Not everyone agrees on what an “AI agent” actually is, but they are all still the rage. At a broad level, these so-called “agents” promise to go several steps beyond a mere chatbot, making decisions and taking actions on people’s behalf. Some might help you do your online shopping; others might make factories more efficient — at varying degrees of autonomy.
It’s against such a backdrop that fledgling AI startup, Across AI, is coming out of stealth to develop a “dynamic memory system” for complex enterprise workflows. And it’s spearheaded by a founder who relatively recently sold his previous startup to IBM.
Across AI targets the likes of chief revenue officers and sales teams with a platform that connects with all their internal and external enterprise data sources. It then creates a shared “agentic memory” that can be used to identify and qualify fresh sales opportunities, spot risks, and suggest questions sales teams should be asking their customers.
“Sales teams often struggle with obtaining and utilizing the right information when they need it — whether that’s information about products, customers, competitors or optimal processes,” Across AI’s co-founder and CEO, Steven Mih (pictured above, center), told TechCrunch. “Critical knowledge often gets bottlenecked among a few experts or buried in vast amounts of unstructured data, leading to inefficiencies, delayed decisions, and costly errors. Existing AI solutions often fail to address this issue because they lack deep integration and contextual understanding, treating all data equally without the ability to prioritize or adapt to new information.”
Mih was previously co-founder and CEO of Ahana, a Google Ventures-backed company that built commercial services atop Presto, the open-source SQL query engine that spun out of Facebook in 2013. Mih sold Ahana to IBM last year for an undisclosed amount, and after a 14-month stint at the tech giant, Mih jumped ship in July to begin work on his latest startup.
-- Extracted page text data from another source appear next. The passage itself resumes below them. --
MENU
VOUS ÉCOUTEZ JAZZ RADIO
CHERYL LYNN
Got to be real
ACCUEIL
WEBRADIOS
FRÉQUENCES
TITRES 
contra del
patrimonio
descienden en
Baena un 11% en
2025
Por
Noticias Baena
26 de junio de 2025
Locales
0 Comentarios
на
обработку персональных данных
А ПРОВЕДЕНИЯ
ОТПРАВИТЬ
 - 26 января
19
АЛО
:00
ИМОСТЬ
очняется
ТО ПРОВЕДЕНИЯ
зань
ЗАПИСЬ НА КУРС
He joined up with Dr. Niloufar Salehi (pictured above, left) and Dr. Afshin Nikzad (pictured above, right), renowned professors from UC Berkeley and Stanford University, respectively, who have carried out research on ways to improve the efficacy of AI systems in “high-stakes” settings.
Across AI is still embryonic — it’s refining its product with design partners in private. As it works toward a commercial launch in 2025, the company has now raised $5.75 million in a seed round of funding co-led by Bobby Yazdani‘s Cota Capital, and Village Global, a venture capital firm that counts Bill Gates, Mark Zuckerberg, Jeff Bezos, and Reid Hoffman among its backers.
Building memories
Across AI will be a web app and chatbot that connects to various parts of the enterprise stack — CRM systems, communication and collaboration tools, calendars, and all the rest — to build its memory and develop contextual understanding. It will then be on-hand to help wherever a user is working.
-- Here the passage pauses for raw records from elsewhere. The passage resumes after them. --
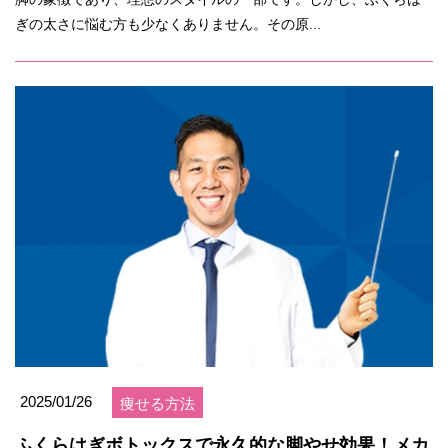
ぎの太さに悩む方も少なくありません。その原...
2025/01/26
痩せる方法
ふくらはぎボトックスで永久的な脚やせ効果！メカ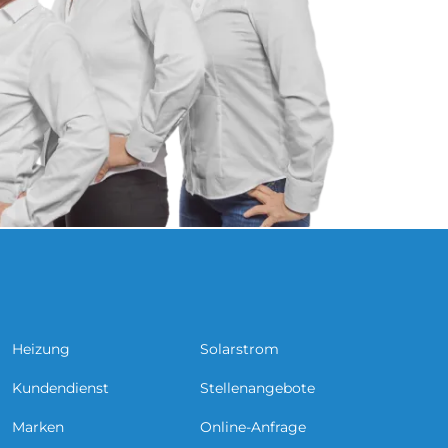
Heizung
Solarstrom
Kundendienst
Stellenangebote
Marken
Online-Anfrage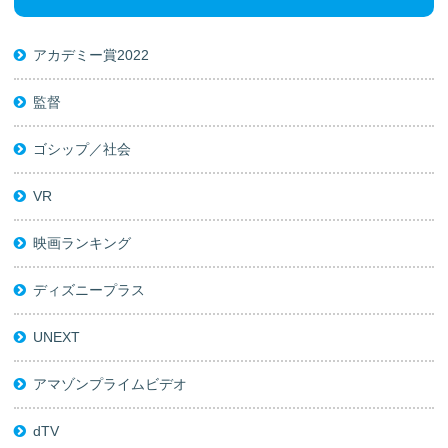
アカデミー賞2022
監督
ゴシップ／社会
VR
映画ランキング
ディズニープラス
UNEXT
アマゾンプライムビデオ
dTV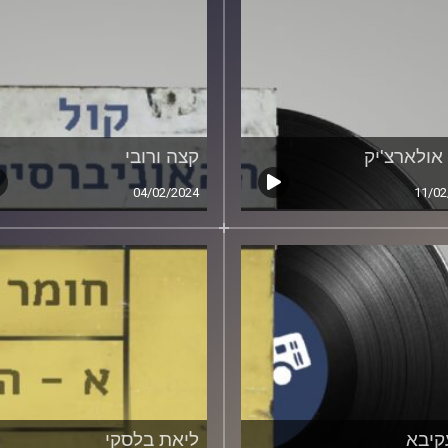
 אולארצ'יק
קצה ורובי
04/02/2024
11/02
קיבא
ליאת בלסקי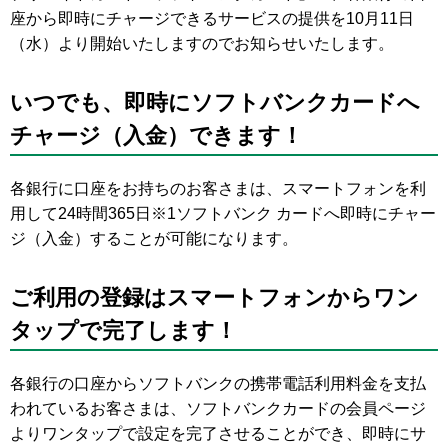
座から即時にチャージできるサービスの提供を10月11日
（水）より開始いたしますのでお知らせいたします。
いつでも、即時にソフトバンクカードへ
チャージ（入金）できます！
各銀行に口座をお持ちのお客さまは、スマートフォンを利
用して24時間365日※1ソフトバンク カードへ即時にチャー
ジ（入金）することが可能になります。
ご利用の登録はスマートフォンからワン
タップで完了します！
各銀行の口座からソフトバンクの携帯電話利用料金を支払
われているお客さまは、ソフトバンクカードの会員ページ
よりワンタップで設定を完了させることができ、即時にサ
“By showing up where users already are, for example in Slack or [Microsoft] Team’s app, Across AI apps don’t break the user’s flow and instead provide just-in-time assistance in the context of the user’s existing workflows,” Mih said.
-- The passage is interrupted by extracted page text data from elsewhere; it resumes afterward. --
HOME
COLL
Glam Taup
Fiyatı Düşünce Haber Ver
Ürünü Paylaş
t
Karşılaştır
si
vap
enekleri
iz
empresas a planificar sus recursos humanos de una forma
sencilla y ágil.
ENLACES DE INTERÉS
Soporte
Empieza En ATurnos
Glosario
This memory, the company says, “continuously adapts,” and only retains what it deems to be relevant information while discarding outdated data. This raises questions around how it could determine what’s relevant, as this is highly dependent on the context and requirements of the people who will use it.
Mih says it achieves this by developing a “deep understanding of the workflow context.”
“The system actively tracks, timestamps, and monitors information updates, recognizing when data becomes outdated or conflicts with new information,” he said. “Unlike traditional AI systems that treat all data equally, our agentic memory system prioritizes information based on contextual importance. Where possible, the apps keep the inferences up to date themselves. Where ambiguity exists, determinations are escalated to a relevant person, such as a sales manager or product manager.”
Of course, enterprises have been slow to adopt generative AI, as data privacy and security are still core concerns. The last thing a company wants to do is funnel all its proprietary and sensitive data off to a third party, which then does God knows what with it. As such, Mih says that data security is a “foundational aspect” of the startup’s agentic memory platform.
“Our memory system operates within the company’s secure environment, maintains access control over sensitive information, and does not expose data to external models for training,” Mih said. “We plan to offer both SaaS and cloud-premises deployment options to meet enterprise security and compliance requirements.”
There are subtle synergies between Mih’s previous startup and his latest venture. Ahana was all about enabling users to query vast amounts of data via Presto, with Ahana taking care of all the complexities around infrastructure setup and maintenance. Across AI is addressing the same problem, but through a different lens.
“I believe that a core differentiator for AI application companies will be their ability to help users analyze large amounts of data, quickly — that’s exactly what we specialized in at Ahana,” Mih said. “This experience deepened my understanding of the challenges enterprises face in making sense of complex data ecosystems that are often siloed and hard to navigate.”